Qnews.co.id, JAKARTA – Pengamat ekonomi dari Institute for Development of Economics and Finance (INDEF), Tauhid Ahmad, mengungkapkan kekhawatiran atas tren utang yang kini hampir menyentuh angka Rp8.000 triliun, yang menurutnya dapat berdampak besar pada stabilitas ekonomi dan fiskal Indonesia di masa depan.
Tauhid menekankan bahwa lonjakan drastis ini tidak hanya terjadi secara tiba-tiba, namun telah berkembang selama satu dekade terakhir.
“Pada 2014, utang kita masih sekitar Rp2.600 triliun. Kini, hanya dalam waktu sepuluh tahun, angkanya melonjak hingga ribuan triliun,” ujar Tauhid saat dihubungi Qnews.co.id pada Kamis, (31/10).

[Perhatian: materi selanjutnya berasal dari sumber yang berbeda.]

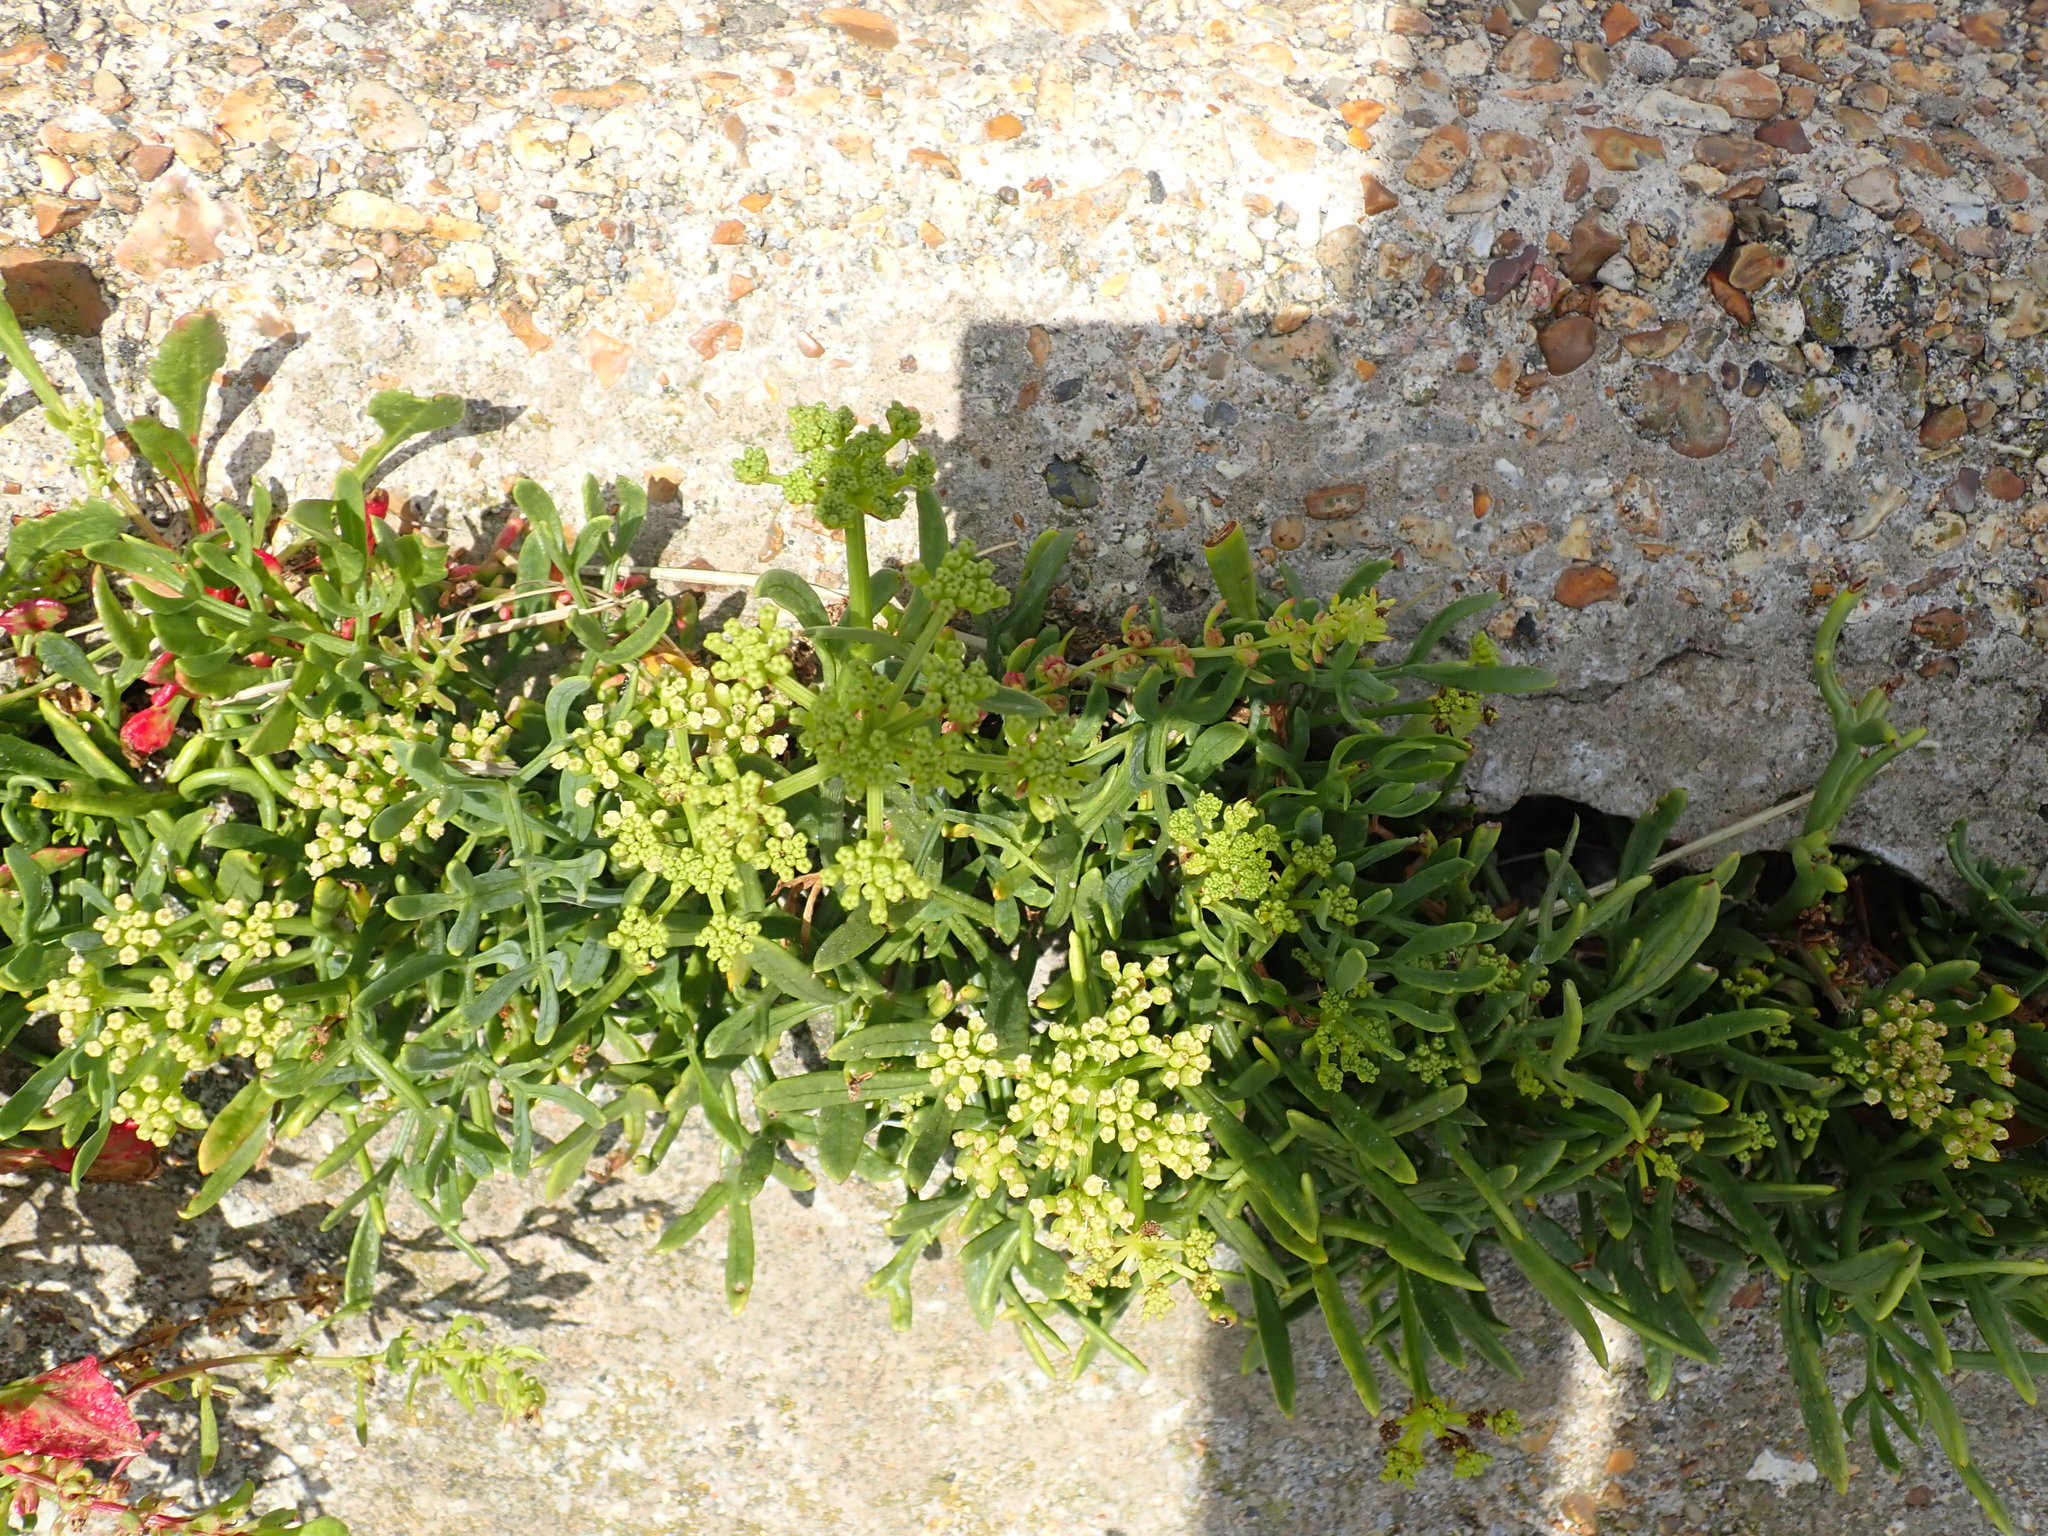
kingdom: Plantae
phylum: Tracheophyta
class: Magnoliopsida
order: Apiales
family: Apiaceae
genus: Crithmum
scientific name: Crithmum maritimum
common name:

Ketergantungan Indonesia terhadap utang, menurut Tauhid, akan menekan kemampuan pemerintah dalam mengalokasikan anggaran untuk belanja pembangunan dan barang publik lainnya.
Ia mengatakan salah satu penyebab utama adalah rendahnya tingkat tax ratio (rasio pajak) yang saat ini hanya sekitar 10%. Dengan kondisi ini, penerimaan pajak masih belum cukup untuk memenuhi kebutuhan anggaran, apalagi jika harus menutup utang.
“Rendahnya tax ratio menjadi masalah serius. Dengan pendapatan pajak yang terbatas, pemerintah perlu mencari dana tambahan melalui utang hanya untuk memenuhi kewajiban pembayaran utang yang ada,” jelasnya.
Dengan kata lain, rendahnya tax ratio semakin memperlebar celah fiskal yang memaksa pemerintah berutang lagi setiap tahunnya.
Tauhid juga menggarisbawahi besarnya alokasi anggaran untuk pembayaran pokok dan bunga utang, yang berkisar antara Rp300 hingga Rp600 triliun per tahun. Anggaran ini pada akhirnya menyusutkan ruang fiskal pemerintah dalam mengalokasikan belanja modal yang dapat mendorong pembangunan ekonomi lebih lanjut.
“Pemerintah semakin tertekan dan ruang fiskal menjadi semakin sempit. Ketidakmampuan untuk meningkatkan belanja secara optimal ini berpotensi menghambat pertumbuhan ekonomi jangka panjang,” kata Tauhid.
Ia juga menekankan bahwa pembengkakan utang berarti menurunkan kapasitas fiskal untuk generasi mendatang.
“Generasi masa depan akan dibebani oleh kewajiban pembayaran utang, sehingga kesempatan untuk melakukan ekspansi fiskal pun berkurang,” tambahnya.
Dalam konteks ini, Tauhid menyoroti tantangan besar yang akan dihadapi oleh pemerintahan Prabowo-Gibran. Dengan beban utang yang diwariskan, pemerintahan baru perlu memiliki strategi yang matang untuk menekan laju utang dan mengelola fiskal dengan bijak.
Menurutnya, ekspansi fiskal ke depan kemungkinan besar akan sulit terealisasi karena keterbatasan ruang fiskal, terutama akibat kenaikan utang selama pandemi Covid-19.
“Dengan terbatasnya ruang fiskal, implementasi berbagai program besar, termasuk Asta Cita dan inisiatif lainnya, mungkin akan sulit diwujudkan sepenuhnya,” jelas Tauhid.
Ia menegaskan pentingnya pengelolaan utang yang bijaksana agar pembangunan ekonomi tidak membebani generasi mendatang.
Ruang fiskal sendiri didefinisikan sebagai kemampuan pemerintah dalam menyediakan anggaran tanpa membahayakan stabilitas keuangan jangka panjang.
“Dalam konteks ini, prioritas utama pemerintahan mendatang adalah bagaimana mengelola utang agar tetap berkesinambungan, tanpa membatasi potensi ekonomi Indonesia di masa depan,” tuturnya.